■ Job ■
Your task is to filter the entries and copy every line containing the string "ObjectManager".

■ Data for this exercise ■
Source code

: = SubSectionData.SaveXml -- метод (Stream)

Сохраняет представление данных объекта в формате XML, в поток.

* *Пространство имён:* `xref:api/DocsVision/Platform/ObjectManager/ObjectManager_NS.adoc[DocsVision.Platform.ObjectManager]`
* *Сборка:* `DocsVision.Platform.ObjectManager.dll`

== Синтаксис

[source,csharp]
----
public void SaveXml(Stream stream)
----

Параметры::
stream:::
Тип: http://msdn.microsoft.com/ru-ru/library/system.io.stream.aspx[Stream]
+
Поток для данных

■ Result for this exercise ■
* *Пространство имён:* `xref:api/DocsVision/Platform/ObjectManager/ObjectManager_NS.adoc[DocsVision.Platform.ObjectManager]`
* *Сборка:* `DocsVision.Platform.ObjectManager.dll`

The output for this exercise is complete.